Instrucciones y requisitos:
Transcribe todas las líneas del listado que sigue, sin cambiar ni una letra.

Extractos de datos:
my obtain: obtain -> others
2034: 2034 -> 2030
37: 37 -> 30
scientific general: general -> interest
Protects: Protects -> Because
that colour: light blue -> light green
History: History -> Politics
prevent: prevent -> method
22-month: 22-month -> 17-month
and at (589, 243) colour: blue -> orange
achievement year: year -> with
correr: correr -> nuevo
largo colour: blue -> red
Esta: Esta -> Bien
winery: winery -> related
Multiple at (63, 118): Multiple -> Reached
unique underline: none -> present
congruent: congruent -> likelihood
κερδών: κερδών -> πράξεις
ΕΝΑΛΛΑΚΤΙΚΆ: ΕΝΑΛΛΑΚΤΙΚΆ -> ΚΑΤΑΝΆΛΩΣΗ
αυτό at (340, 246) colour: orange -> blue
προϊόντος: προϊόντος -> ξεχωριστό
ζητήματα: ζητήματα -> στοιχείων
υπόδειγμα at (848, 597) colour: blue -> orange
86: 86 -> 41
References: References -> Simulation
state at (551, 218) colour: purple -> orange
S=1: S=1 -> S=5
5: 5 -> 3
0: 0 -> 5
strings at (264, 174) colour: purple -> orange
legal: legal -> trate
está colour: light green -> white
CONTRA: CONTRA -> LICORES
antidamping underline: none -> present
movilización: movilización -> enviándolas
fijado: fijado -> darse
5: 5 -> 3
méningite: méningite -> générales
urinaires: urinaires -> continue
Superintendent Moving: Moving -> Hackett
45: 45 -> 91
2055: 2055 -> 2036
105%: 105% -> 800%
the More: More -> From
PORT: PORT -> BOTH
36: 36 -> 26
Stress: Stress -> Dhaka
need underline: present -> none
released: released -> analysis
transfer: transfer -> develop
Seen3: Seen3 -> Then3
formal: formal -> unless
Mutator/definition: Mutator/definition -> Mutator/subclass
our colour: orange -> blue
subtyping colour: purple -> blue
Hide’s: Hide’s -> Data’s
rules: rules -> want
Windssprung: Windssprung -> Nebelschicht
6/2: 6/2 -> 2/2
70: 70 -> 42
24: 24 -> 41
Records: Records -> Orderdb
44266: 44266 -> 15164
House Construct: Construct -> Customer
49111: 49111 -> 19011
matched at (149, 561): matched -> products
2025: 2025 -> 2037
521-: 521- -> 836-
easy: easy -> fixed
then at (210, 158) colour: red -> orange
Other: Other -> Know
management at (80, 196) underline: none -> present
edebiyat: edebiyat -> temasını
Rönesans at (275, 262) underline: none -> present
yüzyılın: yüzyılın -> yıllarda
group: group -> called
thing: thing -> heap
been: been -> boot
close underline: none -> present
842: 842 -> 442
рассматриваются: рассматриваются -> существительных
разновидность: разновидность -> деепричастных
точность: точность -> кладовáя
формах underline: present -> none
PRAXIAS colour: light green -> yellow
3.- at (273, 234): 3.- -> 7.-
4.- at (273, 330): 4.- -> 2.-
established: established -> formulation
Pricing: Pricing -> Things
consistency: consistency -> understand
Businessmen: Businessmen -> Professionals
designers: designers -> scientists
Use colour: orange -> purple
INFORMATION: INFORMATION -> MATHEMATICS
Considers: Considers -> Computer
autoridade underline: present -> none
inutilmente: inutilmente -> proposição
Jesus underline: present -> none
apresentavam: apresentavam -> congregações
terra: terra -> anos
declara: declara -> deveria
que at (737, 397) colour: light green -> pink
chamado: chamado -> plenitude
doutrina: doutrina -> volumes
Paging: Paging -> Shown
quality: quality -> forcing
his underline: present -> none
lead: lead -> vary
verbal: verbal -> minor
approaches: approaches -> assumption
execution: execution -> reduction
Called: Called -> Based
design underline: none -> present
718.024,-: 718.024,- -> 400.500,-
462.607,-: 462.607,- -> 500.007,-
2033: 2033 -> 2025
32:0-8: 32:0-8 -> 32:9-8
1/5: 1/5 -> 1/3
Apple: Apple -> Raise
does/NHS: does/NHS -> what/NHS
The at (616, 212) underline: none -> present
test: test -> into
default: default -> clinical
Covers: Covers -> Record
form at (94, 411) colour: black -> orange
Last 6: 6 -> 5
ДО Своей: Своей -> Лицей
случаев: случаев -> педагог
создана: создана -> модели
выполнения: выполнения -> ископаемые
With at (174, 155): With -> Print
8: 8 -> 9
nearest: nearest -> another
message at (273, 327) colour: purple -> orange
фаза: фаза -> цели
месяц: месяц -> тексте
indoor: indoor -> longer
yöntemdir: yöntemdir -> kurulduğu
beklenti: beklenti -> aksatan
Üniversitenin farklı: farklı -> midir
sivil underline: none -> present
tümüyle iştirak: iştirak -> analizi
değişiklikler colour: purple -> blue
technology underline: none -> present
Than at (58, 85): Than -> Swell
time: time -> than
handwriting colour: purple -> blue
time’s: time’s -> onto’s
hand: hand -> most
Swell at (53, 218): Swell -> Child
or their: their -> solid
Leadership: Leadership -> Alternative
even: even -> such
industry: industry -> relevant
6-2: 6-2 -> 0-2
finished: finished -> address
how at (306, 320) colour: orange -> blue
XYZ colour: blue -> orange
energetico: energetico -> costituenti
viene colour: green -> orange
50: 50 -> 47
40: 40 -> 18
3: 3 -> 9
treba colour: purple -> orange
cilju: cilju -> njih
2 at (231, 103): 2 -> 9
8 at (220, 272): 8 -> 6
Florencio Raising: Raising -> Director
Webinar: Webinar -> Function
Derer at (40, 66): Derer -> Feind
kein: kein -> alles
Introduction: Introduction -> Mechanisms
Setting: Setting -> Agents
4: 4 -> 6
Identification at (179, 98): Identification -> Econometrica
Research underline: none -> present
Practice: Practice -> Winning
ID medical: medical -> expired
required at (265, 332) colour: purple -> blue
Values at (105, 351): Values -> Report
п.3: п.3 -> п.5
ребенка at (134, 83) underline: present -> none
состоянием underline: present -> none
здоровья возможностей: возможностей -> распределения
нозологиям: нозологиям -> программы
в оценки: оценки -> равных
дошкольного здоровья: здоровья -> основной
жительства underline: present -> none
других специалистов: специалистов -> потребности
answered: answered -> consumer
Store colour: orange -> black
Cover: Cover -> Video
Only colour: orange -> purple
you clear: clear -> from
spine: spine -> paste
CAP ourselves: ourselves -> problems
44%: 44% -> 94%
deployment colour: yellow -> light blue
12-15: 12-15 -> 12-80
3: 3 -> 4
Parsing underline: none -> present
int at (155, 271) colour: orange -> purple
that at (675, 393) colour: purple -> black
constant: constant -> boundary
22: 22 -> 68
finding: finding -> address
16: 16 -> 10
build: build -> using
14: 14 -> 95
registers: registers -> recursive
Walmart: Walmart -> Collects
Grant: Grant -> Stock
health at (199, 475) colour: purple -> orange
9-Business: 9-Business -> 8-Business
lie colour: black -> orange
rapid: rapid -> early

Resultado del ejercicio:
my obtain: obtain -> others
2034: 2034 -> 2030
37: 37 -> 30
scientific general: general -> interest
Protects: Protects -> Because
that colour: light blue -> light green
History: History -> Politics
prevent: prevent -> method
22-month: 22-month -> 17-month
and at (589, 243) colour: blue -> orange
achievement year: year -> with
correr: correr -> nuevo
largo colour: blue -> red
Esta: Esta -> Bien
winery: winery -> related
Multiple at (63, 118): Multiple -> Reached
unique underline: none -> present
congruent: congruent -> likelihood
κερδών: κερδών -> πράξεις
ΕΝΑΛΛΑΚΤΙΚΆ: ΕΝΑΛΛΑΚΤΙΚΆ -> ΚΑΤΑΝΆΛΩΣΗ
αυτό at (340, 246) colour: orange -> blue
προϊόντος: προϊόντος -> ξεχωριστό
ζητήματα: ζητήματα -> στοιχείων
υπόδειγμα at (848, 597) colour: blue -> orange
86: 86 -> 41
References: References -> Simulation
state at (551, 218) colour: purple -> orange
S=1: S=1 -> S=5
5: 5 -> 3
0: 0 -> 5
strings at (264, 174) colour: purple -> orange
legal: legal -> trate
está colour: light green -> white
CONTRA: CONTRA -> LICORES
antidamping underline: none -> present
movilización: movilización -> enviándolas
fijado: fijado -> darse
5: 5 -> 3
méningite: méningite -> générales
urinaires: urinaires -> continue
Superintendent Moving: Moving -> Hackett
45: 45 -> 91
2055: 2055 -> 2036
105%: 105% -> 800%
the More: More -> From
PORT: PORT -> BOTH
36: 36 -> 26
Stress: Stress -> Dhaka
need underline: present -> none
released: released -> analysis
transfer: transfer -> develop
Seen3: Seen3 -> Then3
formal: formal -> unless
Mutator/definition: Mutator/definition -> Mutator/subclass
our colour: orange -> blue
subtyping colour: purple -> blue
Hide’s: Hide’s -> Data’s
rules: rules -> want
Windssprung: Windssprung -> Nebelschicht
6/2: 6/2 -> 2/2
70: 70 -> 42
24: 24 -> 41
Records: Records -> Orderdb
44266: 44266 -> 15164
House Construct: Construct -> Customer
49111: 49111 -> 19011
matched at (149, 561): matched -> products
2025: 2025 -> 2037
521-: 521- -> 836-
easy: easy -> fixed
then at (210, 158) colour: red -> orange
Other: Other -> Know
management at (80, 196) underline: none -> present
edebiyat: edebiyat -> temasını
Rönesans at (275, 262) underline: none -> present
yüzyılın: yüzyılın -> yıllarda
group: group -> called
thing: thing -> heap
been: been -> boot
close underline: none -> present
842: 842 -> 442
рассматриваются: рассматриваются -> существительных
разновидность: разновидность -> деепричастных
точность: точность -> кладовáя
формах underline: present -> none
PRAXIAS colour: light green -> yellow
3.- at (273, 234): 3.- -> 7.-
4.- at (273, 330): 4.- -> 2.-
established: established -> formulation
Pricing: Pricing -> Things
consistency: consistency -> understand
Businessmen: Businessmen -> Professionals
designers: designers -> scientists
Use colour: orange -> purple
INFORMATION: INFORMATION -> MATHEMATICS
Considers: Considers -> Computer
autoridade underline: present -> none
inutilmente: inutilmente -> proposição
Jesus underline: present -> none
apresentavam: apresentavam -> congregações
terra: terra -> anos
declara: declara -> deveria
que at (737, 397) colour: light green -> pink
chamado: chamado -> plenitude
doutrina: doutrina -> volumes
Paging: Paging -> Shown
quality: quality -> forcing
his underline: present -> none
lead: lead -> vary
verbal: verbal -> minor
approaches: approaches -> assumption
execution: execution -> reduction
Called: Called -> Based
design underline: none -> present
718.024,-: 718.024,- -> 400.500,-
462.607,-: 462.607,- -> 500.007,-
2033: 2033 -> 2025
32:0-8: 32:0-8 -> 32:9-8
1/5: 1/5 -> 1/3
Apple: Apple -> Raise
does/NHS: does/NHS -> what/NHS
The at (616, 212) underline: none -> present
test: test -> into
default: default -> clinical
Covers: Covers -> Record
form at (94, 411) colour: black -> orange
Last 6: 6 -> 5
ДО Своей: Своей -> Лицей
случаев: случаев -> педагог
создана: создана -> модели
выполнения: выполнения -> ископаемые
With at (174, 155): With -> Print
8: 8 -> 9
nearest: nearest -> another
message at (273, 327) colour: purple -> orange
фаза: фаза -> цели
месяц: месяц -> тексте
indoor: indoor -> longer
yöntemdir: yöntemdir -> kurulduğu
beklenti: beklenti -> aksatan
Üniversitenin farklı: farklı -> midir
sivil underline: none -> present
tümüyle iştirak: iştirak -> analizi
değişiklikler colour: purple -> blue
technology underline: none -> present
Than at (58, 85): Than -> Swell
time: time -> than
handwriting colour: purple -> blue
time’s: time’s -> onto’s
hand: hand -> most
Swell at (53, 218): Swell -> Child
or their: their -> solid
Leadership: Leadership -> Alternative
even: even -> such
industry: industry -> relevant
6-2: 6-2 -> 0-2
finished: finished -> address
how at (306, 320) colour: orange -> blue
XYZ colour: blue -> orange
energetico: energetico -> costituenti
viene colour: green -> orange
50: 50 -> 47
40: 40 -> 18
3: 3 -> 9
treba colour: purple -> orange
cilju: cilju -> njih
2 at (231, 103): 2 -> 9
8 at (220, 272): 8 -> 6
Florencio Raising: Raising -> Director
Webinar: Webinar -> Function
Derer at (40, 66): Derer -> Feind
kein: kein -> alles
Introduction: Introduction -> Mechanisms
Setting: Setting -> Agents
4: 4 -> 6
Identification at (179, 98): Identification -> Econometrica
Research underline: none -> present
Practice: Practice -> Winning
ID medical: medical -> expired
required at (265, 332) colour: purple -> blue
Values at (105, 351): Values -> Report
п.3: п.3 -> п.5
ребенка at (134, 83) underline: present -> none
состоянием underline: present -> none
здоровья возможностей: возможностей -> распределения
нозологиям: нозологиям -> программы
в оценки: оценки -> равных
дошкольного здоровья: здоровья -> основной
жительства underline: present -> none
других специалистов: специалистов -> потребности
answered: answered -> consumer
Store colour: orange -> black
Cover: Cover -> Video
Only colour: orange -> purple
you clear: clear -> from
spine: spine -> paste
CAP ourselves: ourselves -> problems
44%: 44% -> 94%
deployment colour: yellow -> light blue
12-15: 12-15 -> 12-80
3: 3 -> 4
Parsing underline: none -> present
int at (155, 271) colour: orange -> purple
that at (675, 393) colour: purple -> black
constant: constant -> boundary
22: 22 -> 68
finding: finding -> address
16: 16 -> 10
build: build -> using
14: 14 -> 95
registers: registers -> recursive
Walmart: Walmart -> Collects
Grant: Grant -> Stock
health at (199, 475) colour: purple -> orange
9-Business: 9-Business -> 8-Business
lie colour: black -> orange
rapid: rapid -> early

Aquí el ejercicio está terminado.